Problemas a resolver:
1. Transcreva literalmente o trecho do excerto sobre os incendiários que vai de "Dentro deste grupo, há" até "a sua atenção.", inclusive.
2. No excerto sobre os incendiários, condense em lista o parágrafo que começa por "A partir do ano 2000", mantendo os factos principais.
3. Prossiga o excerto sobre os incendiários a partir da última frase apresentada.

Texto de origem:
========================

Dentro deste grupo, há ainda um subgrupo “de quem tem interesse de ver o combate, por ajudar a apagar o fogo”. São normalmente mais jovens e existem algumas mulheres. “Mas não encontrámos aqui a razão para falar em piromania. É muito raro”, esclarece a psicóloga da PJ.

Há mais “paridade” na aplicação de medidas de coação a mulheres e homens

“Não há um aumento” no número de mulheres incendiárias, sublinha Cristina Soeiro. De 2016 para 2017, a percentagem de mulheres face ao total de detidos aumentou substancialmente — de 2,17% para 17,54% –, embora 2017 tenha sido um ano atípico. Mas a percentagem acabou por descer para 14,04% em 2018. A psicóloga baseia-se na sua análise muito mais alargada (desde 1997) para poder afirmar que, não só “as mulheres têm muito menos representatividade do que os homens” como não se verifica um aumento que mereça a sua atenção.

É a “paridade”, como lhe chama, na aplicação de medidas de coação a homens e mulheres que merece a sua atenção — que “também tem tido um progresso” no que diz respeito à igualdade de género. Nos últimos cinco anos, Cristina Soeiro tem vindo a fazer “uma monitorização das medidas aplicadas pelo sistema de justiça aquando da detenção”. “O que nós observamos é que há maior uniformidade na aplicação de medidas, quer a homens, quer a mulheres. Antes, as mulheres tendiam a ficar mais com termo de identidade e residência ou apresentações periódicas. Agora há uma maior paridade nesse campo”, com a aplicação de medidas mais pesadas também a elas, explica a psicóloga.

Incendiários são estudados desde 1990. Em breve, haverá um estudo dedicado às incendiárias

A partir do ano 2000, Cristina Soeiro passou a pedir aos inspetores que preenchessem e lhe enviassem uma “ficha resumo” sobre cada incendiário que detivessem. É, explica a psicóloga, uma “grelha com variáveis científicas que explicam este comportamento: consumos, área ardida, tipo de área, características da pessoa, integração social”. “Depois também recolhemos informação colateral sobre o caso. Por exemplo, podemos consultar a base de dados da PJ, falar com inspetores e, em alguns casos, fazer entrevistas ao agressores”, explica ainda. Esta recolha culmina num relatório de avaliação interno, produzido em janeiro.

Cristina Soeiro é responsável pelo Gabinete de Psicologia e Seleção na Escola de Polícia Judiciária e estuda os incendiários desde 1997 (Foto: Orlando Almeida / Global Imagens)

========================

Dados de pontos-chave por instância
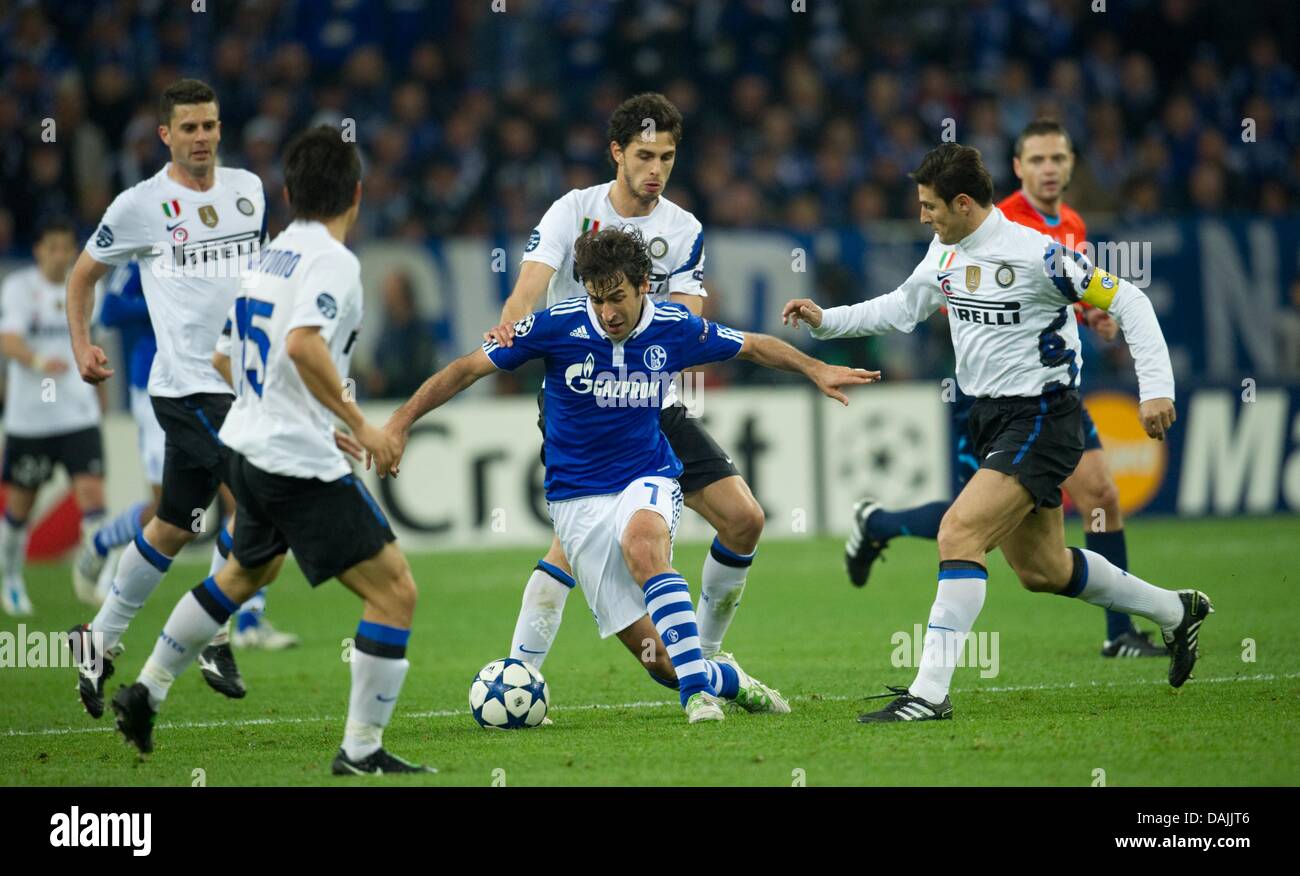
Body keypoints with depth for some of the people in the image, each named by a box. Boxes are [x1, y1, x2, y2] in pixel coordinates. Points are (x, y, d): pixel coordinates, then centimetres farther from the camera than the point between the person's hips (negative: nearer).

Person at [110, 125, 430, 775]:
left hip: (250, 449, 9)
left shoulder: (269, 256, 12)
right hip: (302, 466, -9)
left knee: (245, 571, 34)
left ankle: (146, 692, 42)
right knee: (394, 591, -6)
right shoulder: (332, 260, -14)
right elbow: (303, 345, -31)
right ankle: (361, 750, -7)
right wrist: (360, 426, -25)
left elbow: (230, 361, 21)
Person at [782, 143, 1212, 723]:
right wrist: (824, 320, 12)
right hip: (992, 419, 9)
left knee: (958, 532, -23)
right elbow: (900, 309, 22)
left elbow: (1127, 303, -14)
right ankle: (1175, 611, 38)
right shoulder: (945, 252, 4)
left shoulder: (1036, 254, -19)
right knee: (1040, 570, 16)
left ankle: (930, 692, -22)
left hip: (1041, 419, -9)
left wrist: (1156, 387, -21)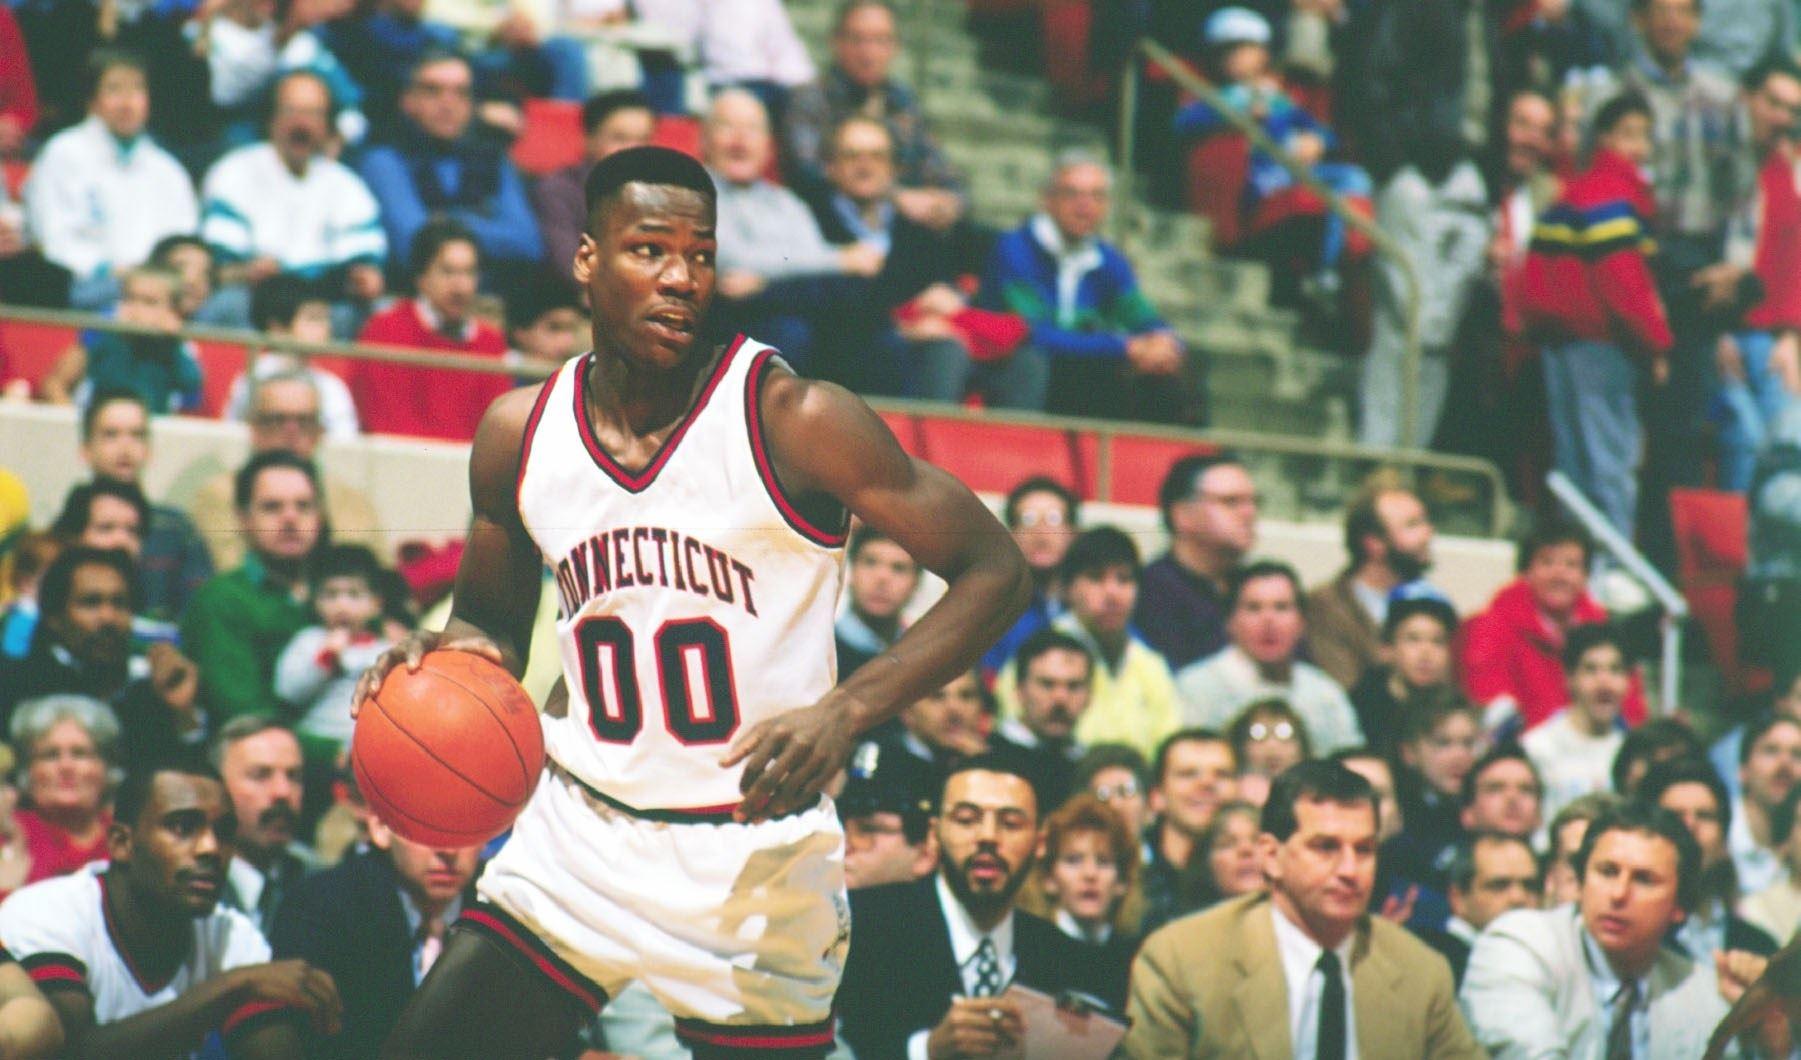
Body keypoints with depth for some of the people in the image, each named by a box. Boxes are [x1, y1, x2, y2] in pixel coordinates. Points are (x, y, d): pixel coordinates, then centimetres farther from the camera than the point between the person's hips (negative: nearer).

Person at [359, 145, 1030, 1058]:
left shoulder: (792, 421, -13)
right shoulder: (518, 434, 1)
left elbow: (994, 573, -12)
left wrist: (846, 712, -24)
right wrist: (454, 653, -8)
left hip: (756, 856, -4)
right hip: (580, 834, 4)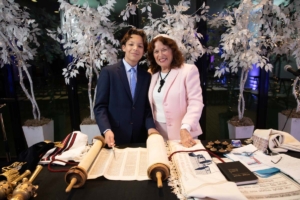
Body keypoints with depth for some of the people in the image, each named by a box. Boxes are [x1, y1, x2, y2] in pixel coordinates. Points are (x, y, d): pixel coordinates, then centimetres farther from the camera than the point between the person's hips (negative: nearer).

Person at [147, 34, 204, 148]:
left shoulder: (189, 70, -8)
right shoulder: (152, 74, 9)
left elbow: (195, 102, -15)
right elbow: (150, 105, 10)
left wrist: (185, 128, -27)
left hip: (180, 133, -4)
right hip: (158, 132, 5)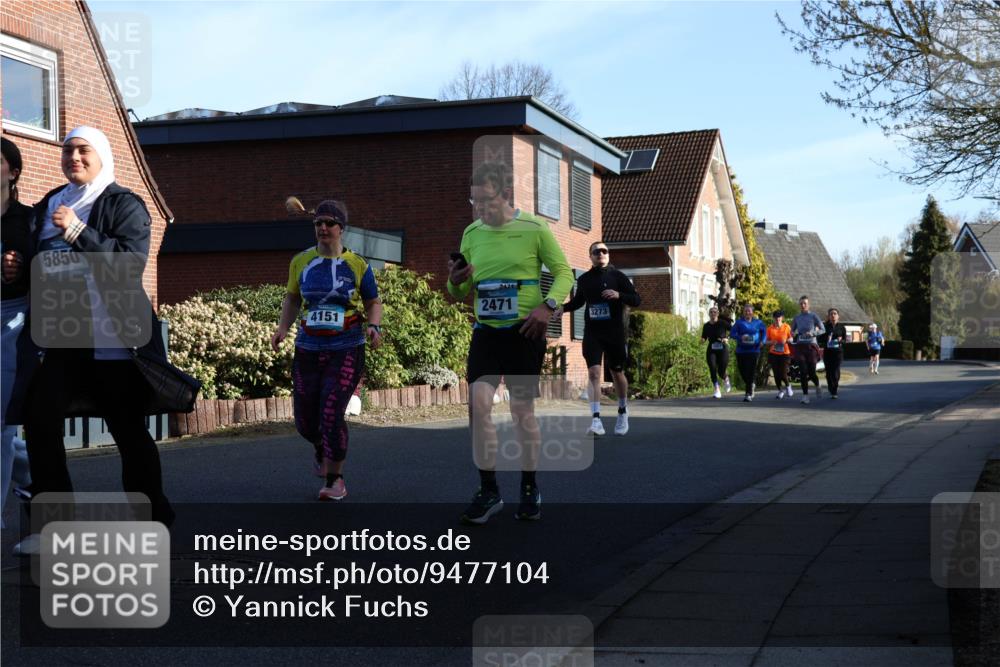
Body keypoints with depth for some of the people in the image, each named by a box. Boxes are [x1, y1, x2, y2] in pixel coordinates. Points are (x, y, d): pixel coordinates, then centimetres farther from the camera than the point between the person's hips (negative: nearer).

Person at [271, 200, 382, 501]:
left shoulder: (357, 265, -1)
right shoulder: (301, 262, 6)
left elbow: (373, 303, 9)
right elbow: (292, 298, 19)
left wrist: (374, 326, -10)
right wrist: (282, 328, 5)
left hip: (346, 351, -3)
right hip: (308, 351, 3)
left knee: (332, 414, -15)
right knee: (305, 420, 4)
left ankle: (335, 480, 1)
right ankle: (320, 447, 42)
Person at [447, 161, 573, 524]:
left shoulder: (535, 229, -7)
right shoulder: (472, 233, 6)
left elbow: (564, 273, -1)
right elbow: (462, 293, 14)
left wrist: (548, 305, -18)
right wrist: (455, 282, -10)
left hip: (524, 331, -3)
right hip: (486, 331, 3)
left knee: (522, 409, 2)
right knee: (478, 402, -12)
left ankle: (530, 489, 20)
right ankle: (488, 490, -2)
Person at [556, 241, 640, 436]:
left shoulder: (618, 276, -2)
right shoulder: (584, 279, 6)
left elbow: (636, 300, -5)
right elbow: (578, 300, 23)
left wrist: (619, 295, -22)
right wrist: (564, 308, 4)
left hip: (615, 333, -1)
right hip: (592, 333, 1)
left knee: (617, 373, 11)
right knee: (594, 372, -13)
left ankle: (623, 412, 35)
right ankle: (596, 420, -19)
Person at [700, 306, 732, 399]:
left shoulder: (723, 323, -5)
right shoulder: (706, 326, 5)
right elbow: (704, 338, 14)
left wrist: (727, 338, -12)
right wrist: (702, 340, -9)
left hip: (723, 350, -3)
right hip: (711, 350, 3)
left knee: (721, 371, -2)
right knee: (713, 370, -13)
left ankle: (727, 381, 35)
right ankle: (717, 391, -9)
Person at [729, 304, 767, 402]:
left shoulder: (757, 322, 6)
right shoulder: (739, 322, 2)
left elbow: (764, 330, 22)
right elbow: (732, 333, -4)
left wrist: (762, 341, 5)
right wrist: (740, 337, -23)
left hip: (754, 351, -1)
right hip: (741, 351, 1)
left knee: (751, 372, -10)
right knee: (742, 372, 6)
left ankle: (748, 394, -6)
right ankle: (752, 384, 38)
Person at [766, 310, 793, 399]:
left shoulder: (786, 327, -1)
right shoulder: (770, 328, 0)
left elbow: (791, 338, 7)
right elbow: (767, 341, 6)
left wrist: (787, 340, -15)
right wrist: (771, 342, -15)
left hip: (784, 354, -2)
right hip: (773, 354, 2)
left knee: (783, 374, -9)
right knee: (776, 374, 2)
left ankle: (788, 386, 22)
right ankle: (780, 391, 23)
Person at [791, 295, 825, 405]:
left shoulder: (813, 316, -2)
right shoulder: (796, 318, 8)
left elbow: (823, 330, -2)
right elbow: (792, 331, 21)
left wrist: (813, 333, -18)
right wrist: (793, 333, -2)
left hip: (811, 346, -2)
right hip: (800, 346, 2)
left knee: (812, 372, -4)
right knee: (804, 372, -8)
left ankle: (817, 386, 30)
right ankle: (805, 396, -3)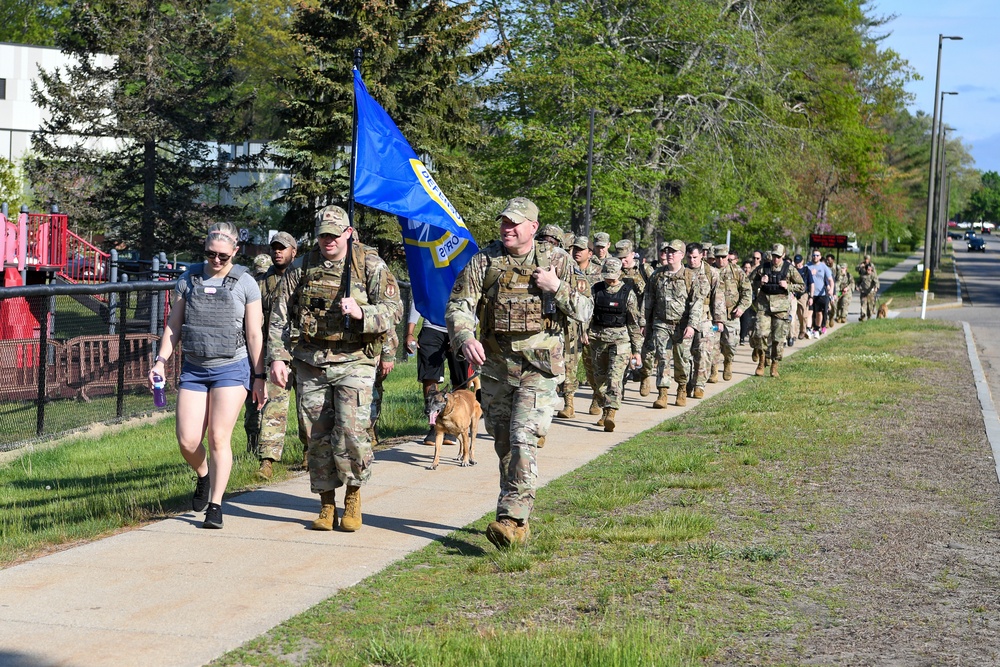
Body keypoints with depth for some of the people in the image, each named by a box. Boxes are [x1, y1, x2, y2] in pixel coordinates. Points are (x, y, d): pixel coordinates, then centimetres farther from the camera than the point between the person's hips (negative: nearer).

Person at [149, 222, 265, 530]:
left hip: (230, 368, -3)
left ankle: (215, 506, 3)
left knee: (219, 437, -7)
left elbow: (254, 335, 0)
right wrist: (161, 360, -1)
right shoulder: (189, 279, 6)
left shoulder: (245, 284, -2)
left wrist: (259, 377, -1)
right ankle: (204, 477, 28)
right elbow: (174, 326, 10)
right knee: (187, 442, -3)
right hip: (193, 369, 3)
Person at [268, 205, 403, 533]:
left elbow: (393, 309, -5)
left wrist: (361, 312, -23)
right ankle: (327, 505, 15)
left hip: (354, 361, -3)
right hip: (310, 363, 3)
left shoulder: (371, 265, 1)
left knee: (351, 430, -16)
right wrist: (277, 357, 3)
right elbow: (280, 316, 11)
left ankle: (353, 496, 6)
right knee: (318, 437, 4)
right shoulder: (302, 268, 9)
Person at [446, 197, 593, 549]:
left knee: (523, 440, -17)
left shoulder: (557, 261, 0)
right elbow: (459, 306, -5)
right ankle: (520, 518, 23)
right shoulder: (484, 261, 2)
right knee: (504, 444, 10)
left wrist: (557, 287, -15)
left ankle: (513, 520, -20)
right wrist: (465, 338, -25)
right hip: (495, 366, 3)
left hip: (538, 367, -3)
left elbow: (584, 312, 1)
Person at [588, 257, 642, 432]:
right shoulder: (596, 290, 5)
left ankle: (611, 414, -22)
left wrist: (637, 350, -1)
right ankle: (605, 411, 23)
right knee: (600, 377, 10)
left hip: (621, 339, -4)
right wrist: (585, 332, -5)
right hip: (599, 338, 4)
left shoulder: (628, 293, -3)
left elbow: (634, 322, -1)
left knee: (615, 377, -13)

========================

Respostas dadas:
1.
Dentro deste grupo, há ainda um subgrupo “de quem tem interesse de ver o combate, por ajudar a apagar o fogo”. São normalmente mais jovens e existem algumas mulheres. “Mas não encontrámos aqui a razão para falar em piromania. É muito raro”, esclarece a psicóloga da PJ.

Há mais “paridade” na aplicação de medidas de coação a mulheres e homens

“Não há um aumento” no número de mulheres incendiárias, sublinha Cristina Soeiro. De 2016 para 2017, a percentagem de mulheres face ao total de detidos aumentou substancialmente — de 2,17% para 17,54% –, embora 2017 tenha sido um ano atípico. Mas a percentagem acabou por descer para 14,04% em 2018. A psicóloga baseia-se na sua análise muito mais alargada (desde 1997) para poder afirmar que, não só “as mulheres têm muito menos representatividade do que os homens” como não se verifica um aumento que mereça a sua atenção.

2.
- Desde 2000, Cristina Soeiro pede aos inspetores que preencham e lhe enviem uma "ficha resumo" sobre cada incendiário detido.
- A ficha é uma grelha de variáveis científicas: consumos, área ardida, tipo de área, características da pessoa e integração social.
- Recolhe-se também informação colateral: consulta da base de dados da PJ, conversas com inspetores e, em alguns casos, entrevistas aos agressores.
- A recolha culmina num relatório de avaliação interno, produzido em janeiro.

3.
Orlando Almeida / Global Imagens

Mas nem sempre foi assim. Os incendiários começaram a ser estudados em 1990, com a colaboração da Universidade de Coimbra. “Era um estudo mais psicológico”, caracteriza Cristina Soeiro, adiantando: “Em 1997, concorremos a um projeto para a Fundação para a Ciência e Tecnologia e tivemos três anos em que avaliámos, do ponto de vista psicológico, os detidos por crime de incêndio florestal a nível nacional. Foram 64 pessoas”. Só no final desse projeto é que se adotou uma “metodologia que estivesse mais virada para a vertente policial”. Passou a utilizar-se “a técnica dos perfis criminais” — que ainda vigora.

A par dos resultados apurados todos os anos, em 2016, a PJ divulgou uma análise, coordenada pela psicóloga, Cristina Soeiro, dos dados de todos os incendiários detidos, que constam na base de dados desta força policial, criada em 1997.

PJ tem 500 incendiários identificados. Nenhum é pirómano

Recentemente, Cristina Soeiro tem vindo a recolher também mais informação sobre mulheres incendiárias. “Neste momento, estamos a fazer um estudo com uma amostra de 65 mulheres incendiárias, tendo em conta os dados que fomos recolhendo ao longo do tempo”, conta a psicóloga. Porquê separá-las na análise que é feita aos homens? Por uma “única razão”: as diferenças entre incendiários e incendiárias. Enquanto que eles têm características mais dispersas e vêm de contextos muito diferentes, elas tendem a ser mais semelhantes umas às outras. “A tipologia dos agressores do sexo masculinos é mais complexa, mais heterogénea. A das mulheres é mais homogénea“, adianta.